Facts About Malpractice
Medical malpractice occurs when a hospital or healthcare provider, through negligence or omission, causes the injury or death of a patient in their care. Now, should you be running out and buying life insurance to protect yourself from this possibility, or is this something that occurs only rarely?
According to some statistics, the number of deaths due to medical malpractice is at least 25,000 to 120,000 at minimum (out of the 65,000 to 200,000 medical accidents that occur annually), and those cases share the following common characteristics that qualify them as malpractice:
- There was a doctor-patient relationship — In other words, the patient hired the doctor to be their physician and the doctor agreed. If this relationship does not exist, then those claims might not be malpractice.
- The doctor behaved negligently — Just because you’re unhappy with a treatment doesn’t mean it’s malpractice, nor does a doctor’s care need to be the best possible. For malpractice to occur, they have to violate the “standard of care” that a competent professional would not fall beneath.

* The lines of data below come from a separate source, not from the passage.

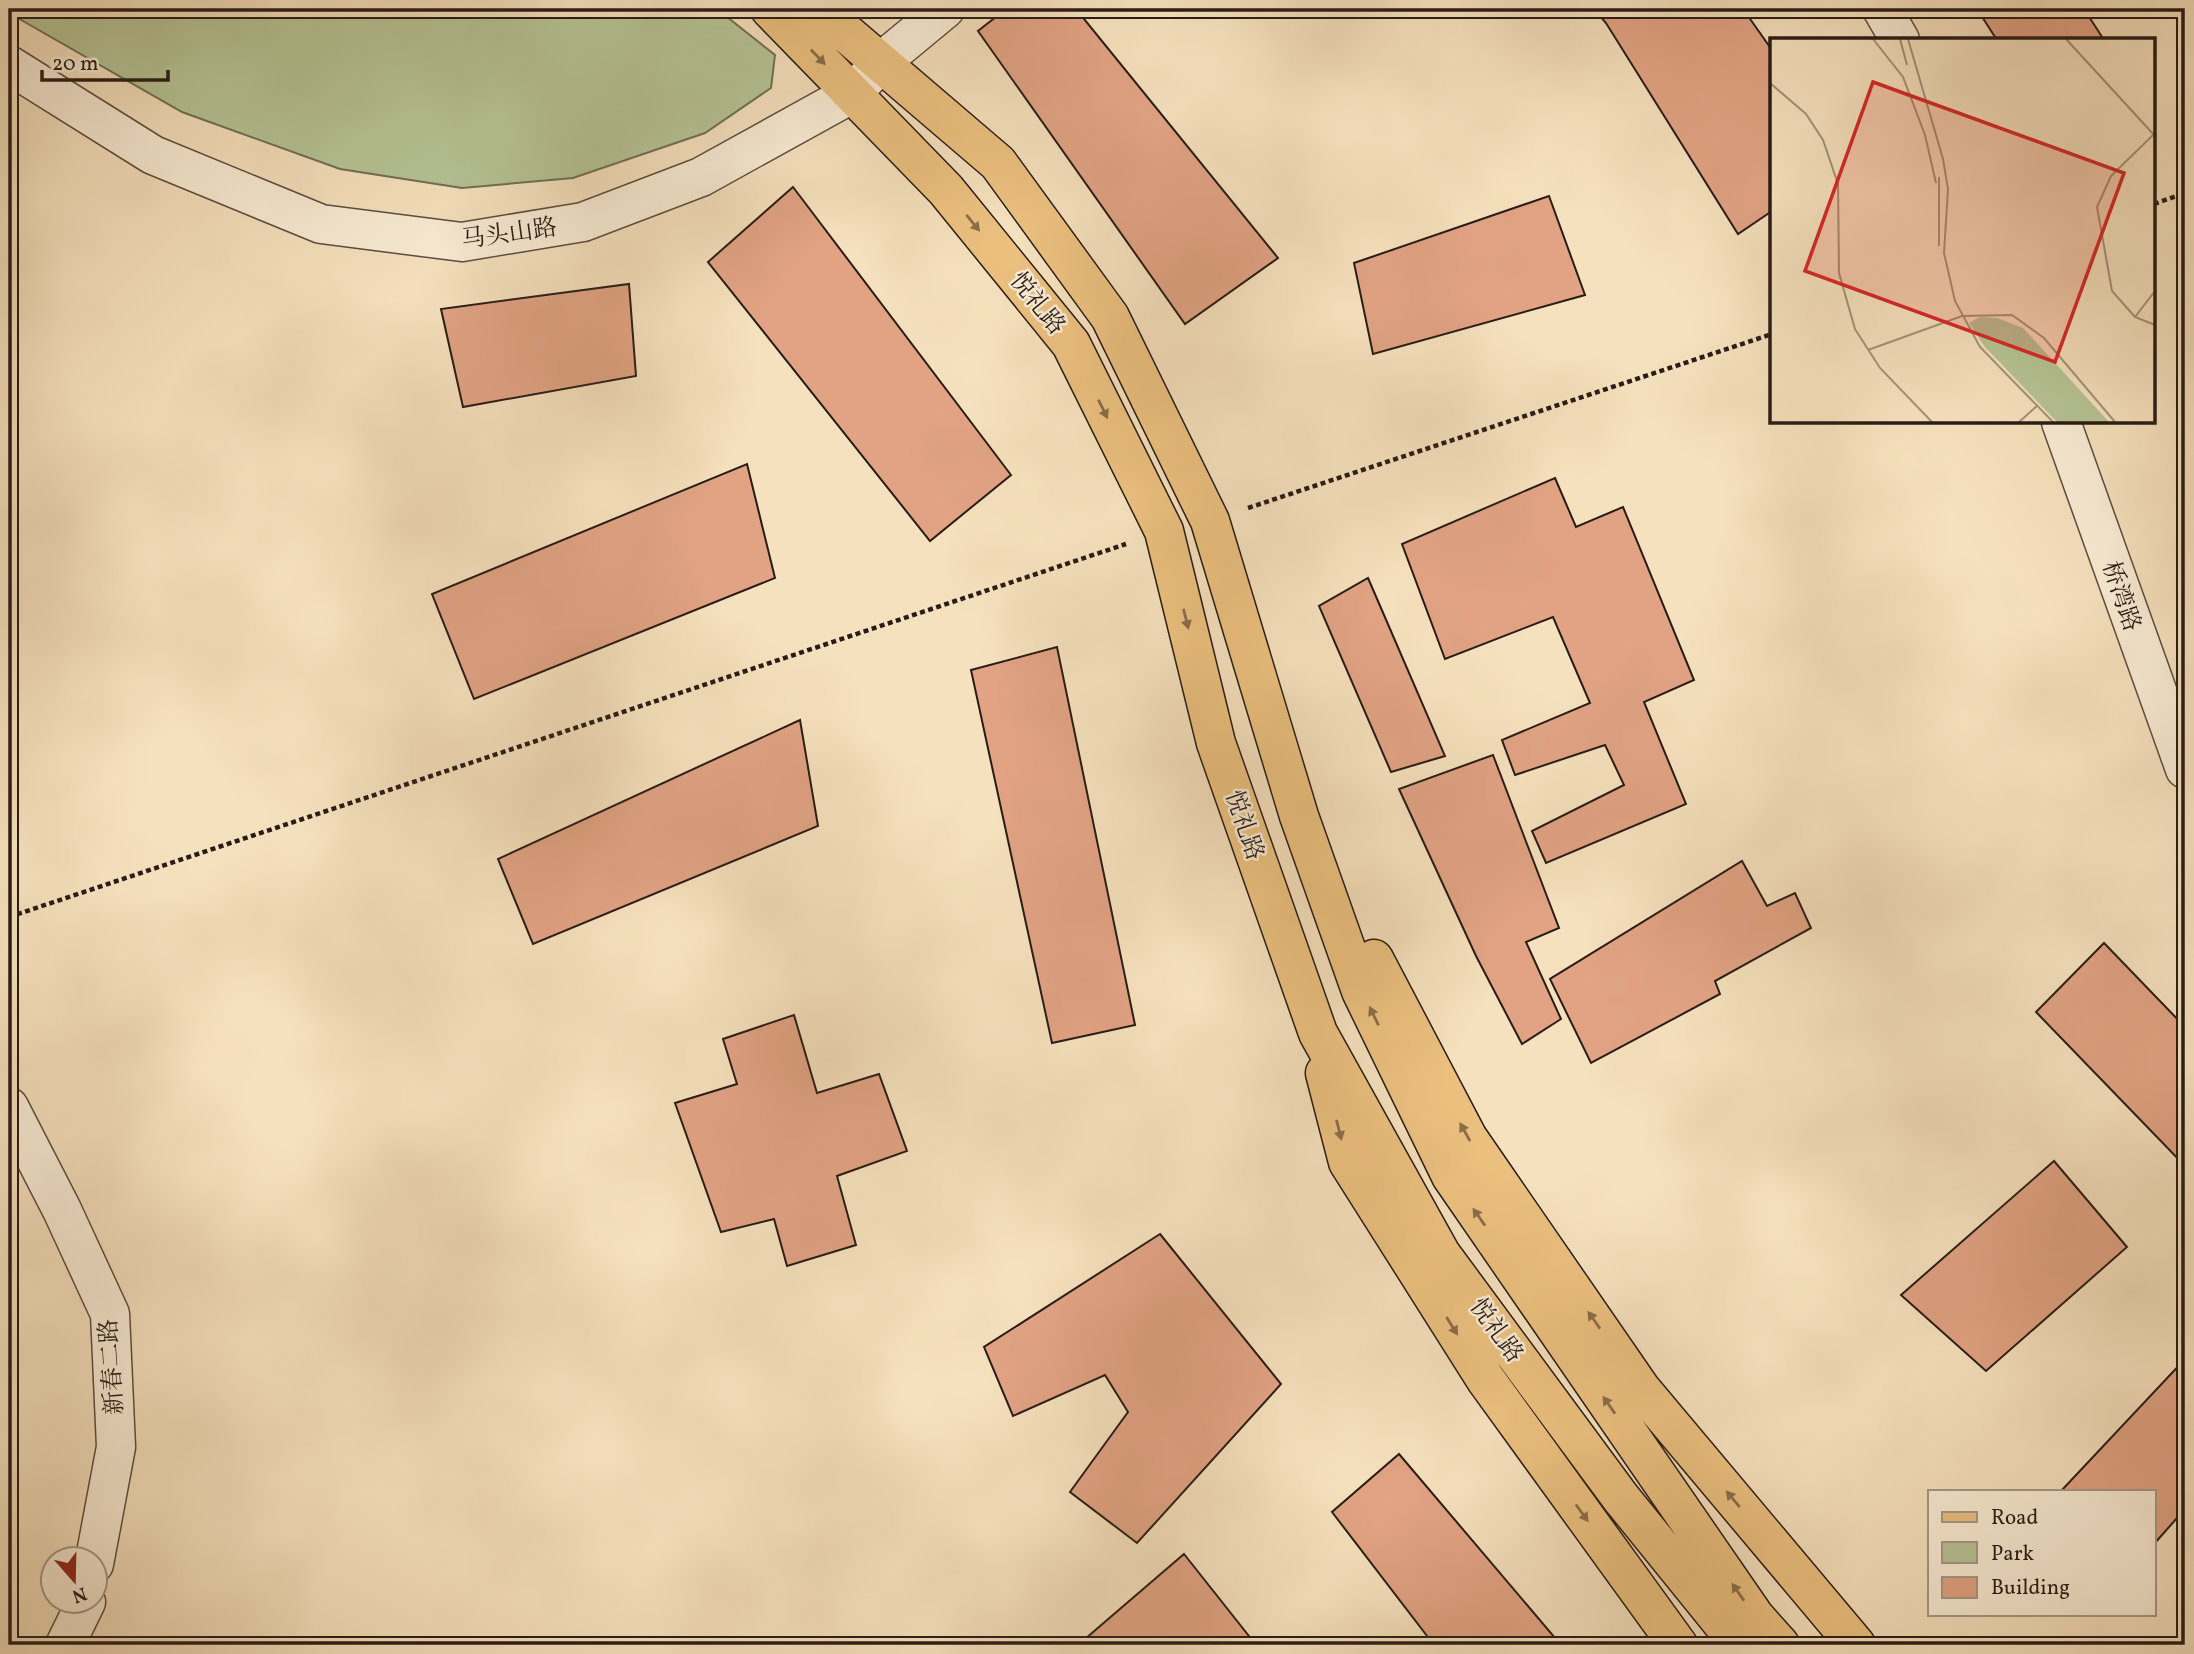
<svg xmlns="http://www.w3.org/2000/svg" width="2194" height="1654" viewBox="0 0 2194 1654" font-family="Vollkorn,'Noto Serif SC',serif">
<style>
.green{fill:#b6c496;stroke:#6f7056;stroke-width:2}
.building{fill:#e1a384;stroke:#281c16;stroke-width:2}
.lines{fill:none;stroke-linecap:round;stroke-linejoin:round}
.minor-casing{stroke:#5c4d40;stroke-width:41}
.major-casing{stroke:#281c16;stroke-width:41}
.path{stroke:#281c16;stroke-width:4.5;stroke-dasharray:5 3.5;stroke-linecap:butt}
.minor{stroke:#f9ecd5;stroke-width:38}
.major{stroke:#ebc07f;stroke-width:38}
.oneway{fill:#8a6e4a}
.labels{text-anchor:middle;stroke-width:5;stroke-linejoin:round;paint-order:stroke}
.street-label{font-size:24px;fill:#281c16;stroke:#f9ecd5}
.inset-road{fill:none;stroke:#a4927b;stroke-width:2}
.view{fill:#d62828;fill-opacity:0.15;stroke:#d62828;stroke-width:3.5}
.inset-edge{fill:none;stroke:#281c16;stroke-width:3.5}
</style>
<rect width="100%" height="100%" fill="#f6e1be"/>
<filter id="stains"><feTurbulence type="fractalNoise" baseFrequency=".00286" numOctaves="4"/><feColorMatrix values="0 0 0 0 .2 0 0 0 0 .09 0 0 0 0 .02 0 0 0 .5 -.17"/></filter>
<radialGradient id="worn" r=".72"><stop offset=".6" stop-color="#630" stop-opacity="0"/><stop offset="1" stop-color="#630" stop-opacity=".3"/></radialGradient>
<path class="green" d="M9 9H717L775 55 771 88 705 133 573 178 462 188 340 169 182 112 9 13Z"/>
<path class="building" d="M1006 9H1076L1278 258 1185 324 978 31Z
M1594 9H1743L1772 50V211L1738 234 1606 23Z
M1977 9H2084L2104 40H1997Z
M793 187 1011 475 930 541 708 262Z
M1549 196 1585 295 1373 354 1354 263Z
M629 284 636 376 463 407 441 309Z
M747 464 775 578 474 699 432 594Z
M1555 478 1576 527 1623 507 1694 680 1644 702 1686 804 1546 863 1532 831 1624 785 1605 745 1515 775 1502 740 1590 703 1553 617 1445 659 1402 544Z
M1368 578 1445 756 1391 772 1319 606Z
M1057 647 1135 1025 1052 1043 971 670Z
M800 720 818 826 533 944 498 859Z
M1493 755 1559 928 1526 942 1561 1019 1522 1044 1476 956 1399 789Z
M1742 861 1767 906 1795 893 1811 928 1715 981 1720 994 1591 1063 1550 979Z
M2104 943 2185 1027V1166L2036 1012Z
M794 1015 817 1093 879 1074 907 1151 837 1176 856 1245 787 1266 774 1219 721 1232 675 1103 737 1084 723 1039Z
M2054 1161 2127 1247 1986 1371 1901 1295Z
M1160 1234 1281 1384 1137 1543 1070 1492 1128 1412 1105 1375 1013 1416 984 1347Z
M2185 1359V1509L2154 1544V1491H2061Z
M1399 1454 1561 1645H1434L1332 1512Z
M1184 1554 1256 1645H1078Z"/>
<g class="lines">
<g class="minor-casing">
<path id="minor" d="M1882 9 1900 40
M9 65 153 155 321 224 462 242 583 222 701 177 853 93 881 62 945 9
M2061 422 2185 769
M9 1107 62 1210 110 1314 116 1447 94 1564
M65 1645 86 1602"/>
</g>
<g class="major-casing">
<path id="major" d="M770 9 946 190 1071 344 1164 531 1216 743 1318 1033 1441 1254 1621 1498 1740 1645
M818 9 998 163 1110 317 1210 521 1299 816 1361 991 1451 1176 1755 1617 1780 1645
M1374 959 1468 1138 1641 1389 1856 1645
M1325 1073 1348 1162 1486 1380 1678 1645"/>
</g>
<path class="path" d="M2154 204 2185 193
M1248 508 1772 334
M9 917 1126 544"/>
<use href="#minor" class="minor"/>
<use href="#major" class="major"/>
</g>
<defs><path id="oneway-solid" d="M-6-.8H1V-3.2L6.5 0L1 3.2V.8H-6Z" transform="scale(1.75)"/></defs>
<g class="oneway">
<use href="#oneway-solid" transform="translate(818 57) rotate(46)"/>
<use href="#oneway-solid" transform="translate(973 223) rotate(51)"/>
<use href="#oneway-solid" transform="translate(1103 409) rotate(64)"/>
<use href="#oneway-solid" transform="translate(1186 619) rotate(76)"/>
<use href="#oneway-solid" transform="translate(1374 1016) rotate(-116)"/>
<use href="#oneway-solid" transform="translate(1339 1130) rotate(76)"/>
<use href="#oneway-solid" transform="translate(1465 1132) rotate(-119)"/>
<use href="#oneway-solid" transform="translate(1479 1217) rotate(-125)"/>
<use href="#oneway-solid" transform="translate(1594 1320) rotate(-125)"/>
<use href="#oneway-solid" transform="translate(1452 1326) rotate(58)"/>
<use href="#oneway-solid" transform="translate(1609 1405) rotate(-125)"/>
<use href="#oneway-solid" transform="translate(1733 1499) rotate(-130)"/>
<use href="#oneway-solid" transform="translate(1582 1513) rotate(54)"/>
<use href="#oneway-solid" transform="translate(1738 1592) rotate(-125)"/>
</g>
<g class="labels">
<g class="street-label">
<text transform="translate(509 233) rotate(-8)" y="8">马头山路</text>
<text transform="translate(1038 303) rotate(51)" y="8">悦礼路</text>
<text transform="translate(2122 596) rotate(71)" y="8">桥湾路</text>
<text transform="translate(1245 825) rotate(71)" y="8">悦礼路</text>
<text transform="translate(1497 1330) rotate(54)" y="8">悦礼路</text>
<text transform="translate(111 1367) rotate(-94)" y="8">新春二路</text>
</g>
</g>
<g transform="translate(1770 38)">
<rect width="385" height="385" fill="#f6e1be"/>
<path d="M210 279 227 280 253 290 339 384H287L215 309 199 285Z" fill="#b6c496"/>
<path class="inset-road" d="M103 1 133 39 155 97 166 145M130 1 137 27M138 1 173 121 178 151 174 215 185 263 210 309 283 384M296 1 385 98M0 45 36 76 53 102 68 146 69 235 85 291 110 330 162 384M385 95 341 138 327 169 342 253 365 279 385 287M169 208V139M365 279 385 253M98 312 192 278 242 277 274 300 345 384M249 384 268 367"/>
<path class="view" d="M103 44 354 135 285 324 35 233Z"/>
<rect width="385" height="385" class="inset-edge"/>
</g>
<rect width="2194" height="1654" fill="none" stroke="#f6e1be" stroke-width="35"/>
<rect x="10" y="10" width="2173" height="1633" fill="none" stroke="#281c16" stroke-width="3.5"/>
<rect x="18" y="18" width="2159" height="1619" fill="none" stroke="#281c16" stroke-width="2"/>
<rect x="1928" y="1490" width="228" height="126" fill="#f9ecd5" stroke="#a59989" stroke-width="2"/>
<rect x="1942" y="1512" width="35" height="10" fill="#ebc07f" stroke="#a59989" stroke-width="2"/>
<text x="1991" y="1524" font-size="21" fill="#281c16">Road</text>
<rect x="1942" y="1542" width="35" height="21" fill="#b6c496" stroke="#a59989" stroke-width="2"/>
<text x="1991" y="1560" font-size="21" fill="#281c16">Park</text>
<rect x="1942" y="1577" width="35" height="21" fill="#e1a384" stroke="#a59989" stroke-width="2"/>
<text x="1991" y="1594" font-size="21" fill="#281c16">Building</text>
<g transform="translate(74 1580) rotate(160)"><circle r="33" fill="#f9ecd5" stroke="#a59989" stroke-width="2"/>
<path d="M0-5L12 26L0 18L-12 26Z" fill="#8f2418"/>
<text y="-10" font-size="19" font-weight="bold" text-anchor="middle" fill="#281c16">N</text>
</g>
<path d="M42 70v10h126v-10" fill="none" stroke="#281c16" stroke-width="3.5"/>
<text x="52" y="70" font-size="21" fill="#281c16" stroke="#f9ecd5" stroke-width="5" paint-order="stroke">20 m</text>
<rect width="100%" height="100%" filter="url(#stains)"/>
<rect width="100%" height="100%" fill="url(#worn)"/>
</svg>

- That negligence led to injury — Pretty straightforward here, the injury you received from the health care professional must be a result of negligence in order for it to qualify as malpractice.
- That injury led to damages — lastly, the injury has to cause specific damages to the patient in order for it to be malpractice. This could be physical pain, mental anguish, additional medical costs, lost earnings, etc.
There are a few common scenarios that illustrate what malpractice looks like, such as failing to diagnose a condition that a competent doctor would have caught, and the patient in turn suffering a poor health outcome or even death as a result of that negligent diagnosis. Improper treatment might also fall under this umbrella, particularly if the treatment is one that no other sane doctor would use.
In the end, there are quite a few factors at play, so it’s best to limit the chances of malpractice happening in the first place. Whenever possible, stay prepared by researching your condition, documenting your symptoms, and having a dialogue with your health care providers to ensure you’re on the same page.